Keeping Your Garden Alive Through a Heat Wave
A real-talk guide to getting your plants, vegetables, and flowers through the hottest stretch of summer
Y’all, if your garden is looking a little tired right now, you are not alone. Between the farm and our own flower beds, Lane and I have been out here every morning this week trying to keep things alive in this heat, and I’ll be honest, some of it is just trial and error.
Here’s the thing nobody tells you: a wilted plant in the middle of a hot afternoon usually isn’t an emergency. It’s a plant doing exactly what it’s supposed to do to protect itself.
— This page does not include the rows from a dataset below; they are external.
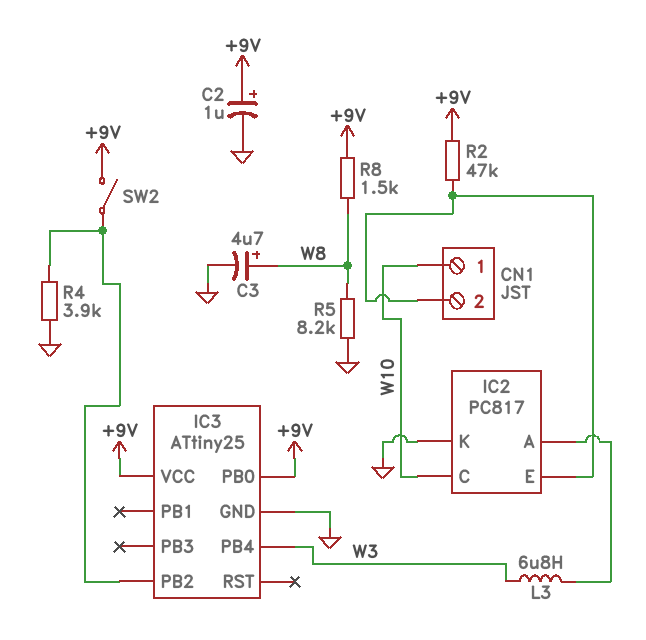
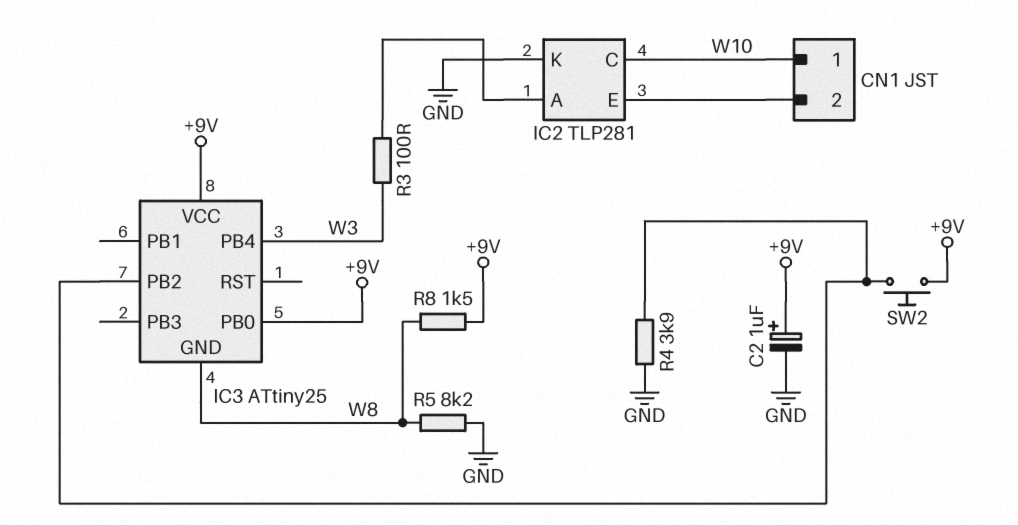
C3: 4.7uF (plus W8, minus GND) -> none
IC2: PC817 -> TLP281
IC3 pin GND: GND -> W8
L3: 6.8uH (IC2/A, W3) -> none
R2: 47k (+9V, CN1/2) -> none
R3: none -> 100 (IC2/A, W3)
SW2: switch (+9V, IC3/PB2) -> button (+9V, IC3/PB2)

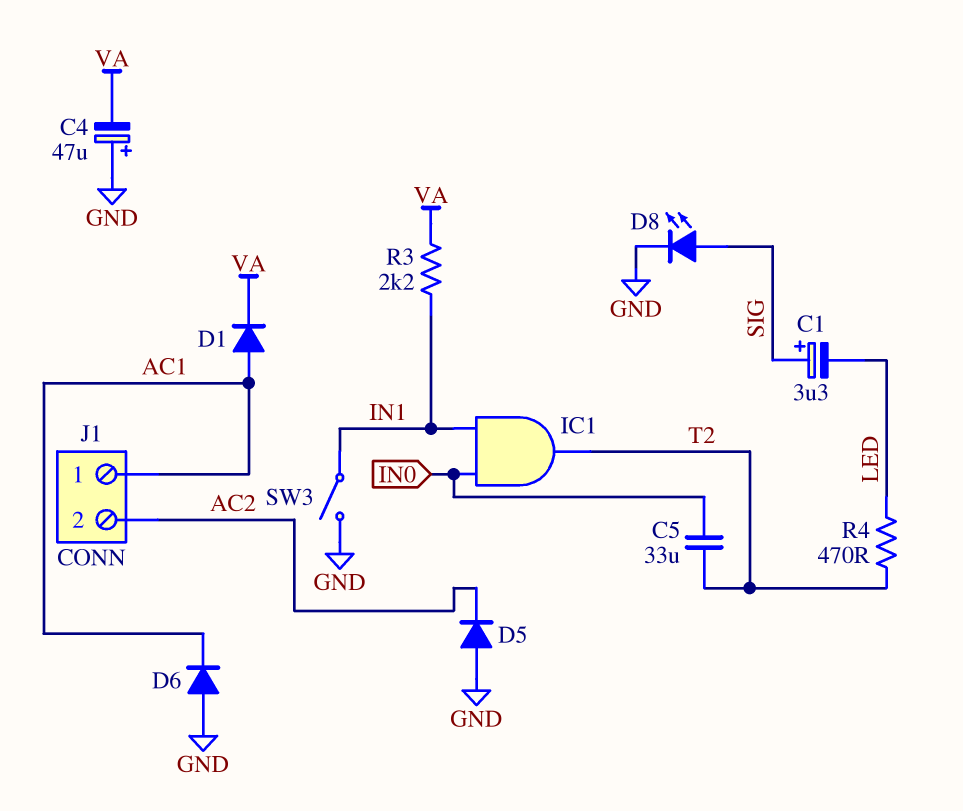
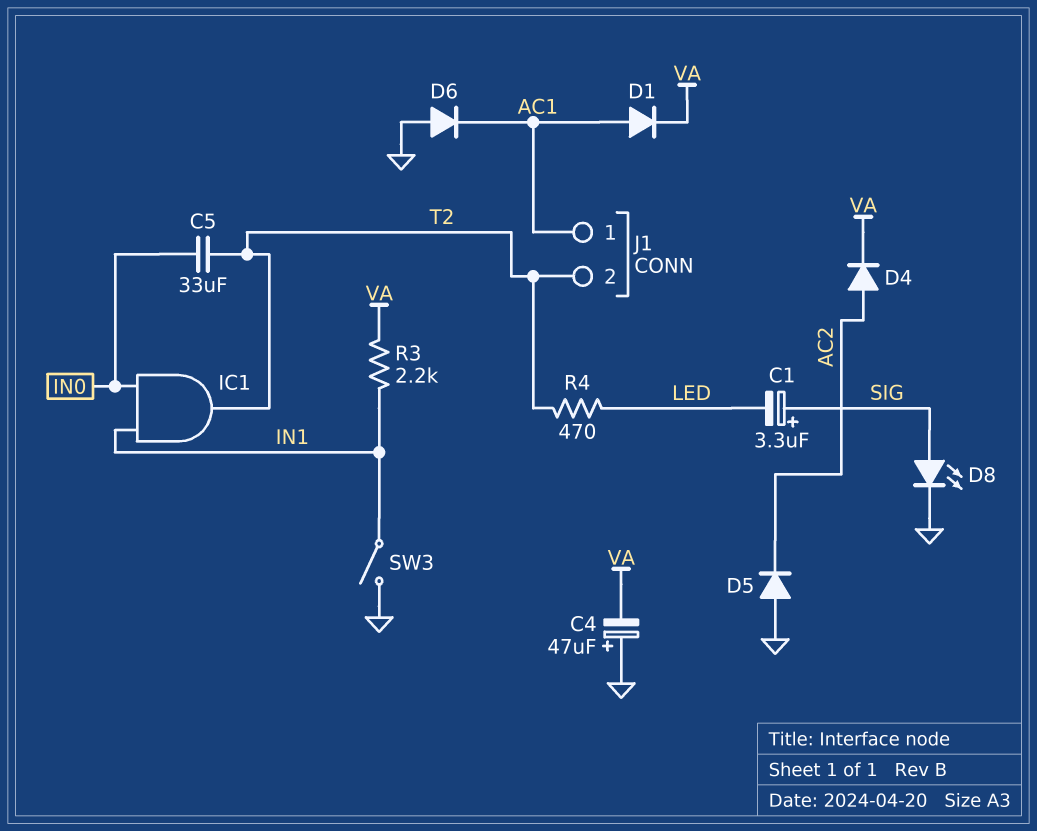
D4: none -> diode (A AC2, K VA)
J1 pin 2: AC2 -> T2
The real skill in a heat wave isn’t doing more, it’s knowing when to hold back. So I pulled together everything we’ve learned over the years, the do’s, the don’ts, and a few tricks that have saved more than one hanging basket around here.
Now let’s get your garden through this. — Jules
Watering, Done Right
Most important- Water deeply, early. Get to your garden before 9am if you can. A slow, deep soak before the sun climbs lets roots actually absorb the water before it evaporates.
- Check before you add a second watering. Don’t water twice just because it’s hot. Stick a finger two to three inches into the soil first. If it’s still cool and moist down there, hold off, even if the leaves look droopy.
- If you do water again, do it in the evening, after 6pm. Avoid midday watering on hot soil. It can shock the roots more than help them.
- Water the soil, not the leaves. Wet foliage in direct sun can scorch, and it doesn’t actually help the roots much anyway.
- Lift your pots. A dry pot is noticeably lighter than a well-watered one. Once you get a feel for it, it’s faster than checking soil every time.
The Bucket Soak (for hanging baskets and dried-out pots)
When a hanging basket or pot has gone so dry that water just runs straight through without soaking in, top watering won’t fix it. The soil has actually pulled away from the sides of the pot.
Instead, fill a large bucket or basin with water and submerge the whole pot, rootball and all, until the bubbles stop rising. That usually takes five to ten minutes for a hanging basket, a bit longer for bigger pots. Let it drain completely before you rehang it or set it back down. Sitting in standing water afterward invites root rot just as fast as drying out did.
Works especially well for: hanging baskets, window boxes, terracotta pots, and anything that’s gone bone-dry.
What Not to Do Right Now
- Don’t fertilize. Heat-stressed plants can’t process nutrients well, and fertilizer salts can burn roots that are already under stress. Wait for cooler weather.
- Don’t prune. Cutting back stresses a plant further and removes leaves it needs for shade and moisture regulation. Deadheading spent blooms is fine. Heavier pruning can wait.
- Don’t transplant or repot if you can help it. Save that for a cooler stretch.
- Don’t mistake afternoon wilting for a watering emergency. If it perks back up by evening, that’s a normal heat response, not a crisis.
Shade, Mulch & Setup
- Mulch heavily, two to three inches of straw, shredded bark, or grass clippings. Keep it an inch or two away from stems so you’re not trapping moisture against them. Good mulch can drop soil temperature by 10 to 15 degrees.
- Use shade cloth or an old bedsheet over vulnerable beds during the worst afternoon hours, roughly 1 to 4pm. Pull it back off by evening so plants still get morning and evening light.
- Group your containers together. Potted plants clustered close create a shared microclimate and shade each other’s pots, keeping roots cooler than one pot baking alone.
- Set pots on a tray of pebbles with a little water in the bottom (not touching the pot base) for extra humidity without waterlogging the roots.
- A light morning mist can help humidity-loving plants, but skip it at midday. Water droplets in direct sun can act like little magnifying glasses on some leaves.
🥒 For the Vegetable Garden
- Tomatoes, peppers, and other fruiting vegetables may drop blossoms once it climbs above about 90°F. That’s normal heat response, not something you did wrong.
- Harvest a little earlier than usual. Heat speeds up bolting in lettuce, spinach, and other leafy greens.
- Mulch around the base of fruiting plants extra thick since they’re working hardest right now.
🌸 For Flowers & Annuals
- Annuals in pots dry out fastest of anything in the garden. Check those daily, even if you’re not checking anything else.
- Deadhead spent blooms to keep plants tidy, but save the heavier pruning for cooler weather.
- Cutting flowers for the house? Cut in early morning when stems are most hydrated, and get them in water right away.